Saved data entries:
========================================================================
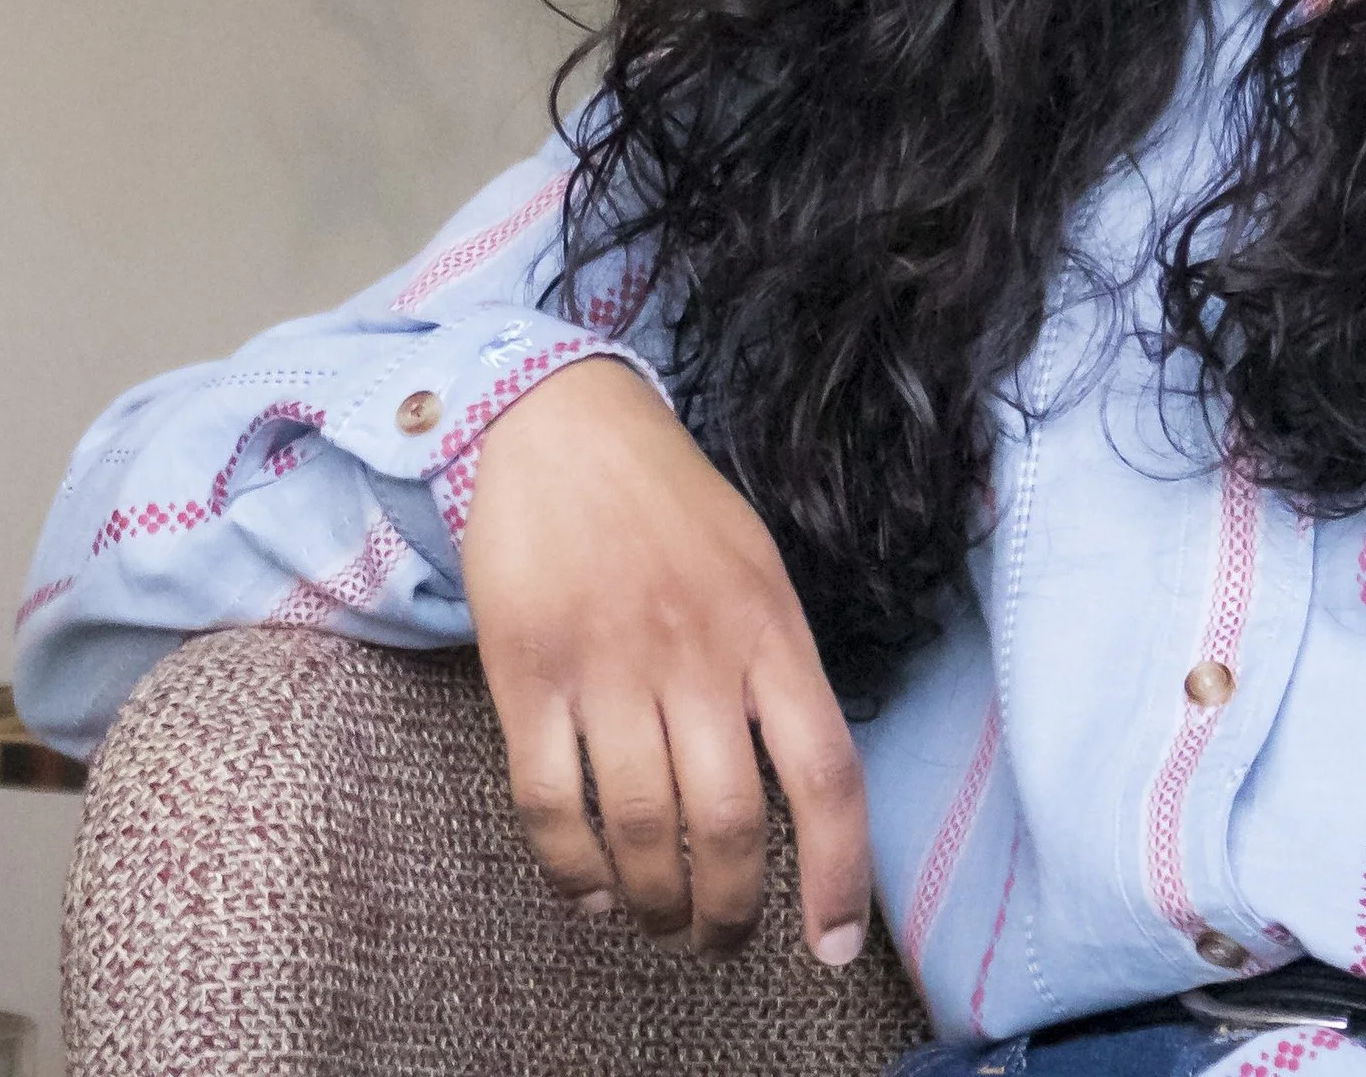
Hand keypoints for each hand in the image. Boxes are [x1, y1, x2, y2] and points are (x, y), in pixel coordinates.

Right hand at [459, 355, 870, 960]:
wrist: (559, 422)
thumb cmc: (669, 503)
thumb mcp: (755, 565)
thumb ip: (776, 665)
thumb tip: (797, 789)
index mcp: (769, 625)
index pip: (826, 772)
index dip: (838, 873)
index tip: (833, 944)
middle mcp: (697, 650)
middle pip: (728, 823)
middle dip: (728, 910)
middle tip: (719, 939)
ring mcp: (608, 662)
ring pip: (641, 828)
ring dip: (654, 902)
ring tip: (658, 920)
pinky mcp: (527, 671)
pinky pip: (549, 804)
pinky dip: (572, 870)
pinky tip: (590, 890)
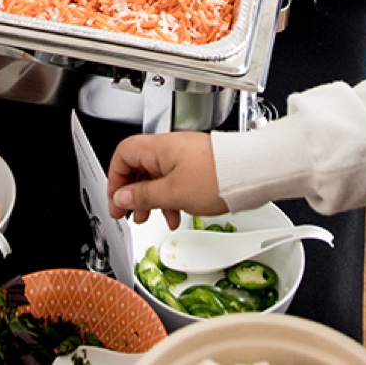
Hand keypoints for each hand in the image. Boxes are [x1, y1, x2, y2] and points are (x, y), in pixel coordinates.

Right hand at [107, 132, 225, 226]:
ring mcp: (182, 157)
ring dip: (150, 198)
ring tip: (151, 217)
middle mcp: (168, 148)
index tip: (116, 200)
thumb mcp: (173, 193)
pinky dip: (168, 198)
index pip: (122, 155)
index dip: (115, 178)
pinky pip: (172, 180)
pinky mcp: (195, 166)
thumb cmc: (217, 176)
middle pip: (137, 166)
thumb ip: (143, 196)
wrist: (250, 173)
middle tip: (128, 213)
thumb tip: (122, 198)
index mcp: (158, 148)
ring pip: (155, 176)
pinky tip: (175, 214)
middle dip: (131, 192)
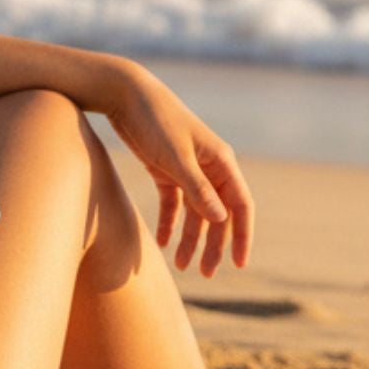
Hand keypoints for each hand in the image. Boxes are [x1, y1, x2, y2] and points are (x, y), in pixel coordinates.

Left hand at [101, 62, 253, 276]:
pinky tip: (161, 242)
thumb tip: (221, 219)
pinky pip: (172, 204)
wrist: (126, 95)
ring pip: (195, 212)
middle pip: (218, 213)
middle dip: (214, 245)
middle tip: (206, 274)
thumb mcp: (176, 157)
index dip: (242, 235)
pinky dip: (169, 222)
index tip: (238, 264)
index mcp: (221, 162)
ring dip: (191, 239)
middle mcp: (209, 167)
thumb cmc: (155, 121)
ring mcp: (187, 169)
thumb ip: (198, 189)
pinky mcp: (165, 170)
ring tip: (181, 265)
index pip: (240, 205)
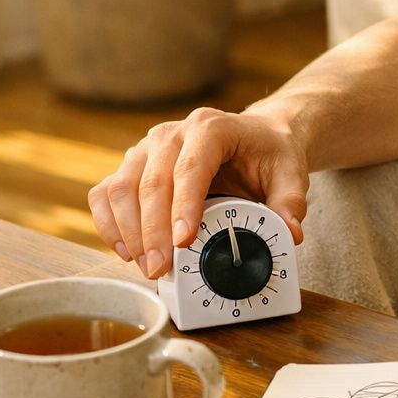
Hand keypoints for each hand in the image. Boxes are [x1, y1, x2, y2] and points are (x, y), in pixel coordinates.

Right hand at [88, 107, 308, 279]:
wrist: (257, 136)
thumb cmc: (270, 153)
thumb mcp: (291, 173)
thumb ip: (291, 202)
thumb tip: (289, 235)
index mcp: (211, 128)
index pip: (191, 166)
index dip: (183, 205)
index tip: (182, 242)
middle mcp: (172, 133)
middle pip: (151, 181)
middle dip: (152, 230)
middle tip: (160, 269)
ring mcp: (147, 148)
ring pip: (121, 187)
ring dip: (128, 231)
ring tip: (146, 267)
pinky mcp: (132, 165)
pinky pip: (106, 193)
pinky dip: (109, 223)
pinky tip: (125, 251)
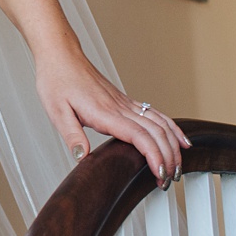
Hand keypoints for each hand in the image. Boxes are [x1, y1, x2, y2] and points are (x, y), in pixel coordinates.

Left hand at [34, 45, 190, 187]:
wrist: (60, 54)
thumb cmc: (56, 80)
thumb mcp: (56, 110)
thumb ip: (71, 134)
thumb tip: (81, 157)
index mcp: (105, 112)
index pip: (139, 136)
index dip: (154, 157)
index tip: (160, 176)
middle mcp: (120, 107)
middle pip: (155, 132)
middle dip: (168, 158)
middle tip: (170, 181)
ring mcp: (124, 103)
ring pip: (159, 123)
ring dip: (173, 146)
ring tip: (178, 168)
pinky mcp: (124, 101)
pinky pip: (154, 114)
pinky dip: (171, 128)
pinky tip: (179, 139)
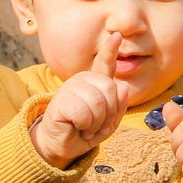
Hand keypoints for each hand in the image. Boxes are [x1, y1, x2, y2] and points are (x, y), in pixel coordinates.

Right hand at [32, 32, 129, 167]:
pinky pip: (84, 113)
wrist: (62, 146)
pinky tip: (77, 127)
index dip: (110, 50)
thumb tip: (123, 86)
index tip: (117, 35)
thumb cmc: (85, 131)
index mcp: (94, 82)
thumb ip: (118, 105)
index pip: (104, 64)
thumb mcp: (108, 121)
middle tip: (95, 124)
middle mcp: (81, 80)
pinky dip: (85, 126)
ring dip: (96, 122)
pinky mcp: (60, 101)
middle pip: (111, 89)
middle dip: (109, 113)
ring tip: (86, 126)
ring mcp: (69, 88)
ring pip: (98, 102)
========================================================================
- [Task]
Each line in the records that carries "wrist" must be copied out.

- [Output of the exercise]
wrist: (559, 422)
wrist: (250, 173)
wrist: (126, 95)
wrist: (257, 136)
wrist: (60, 54)
wrist: (62, 146)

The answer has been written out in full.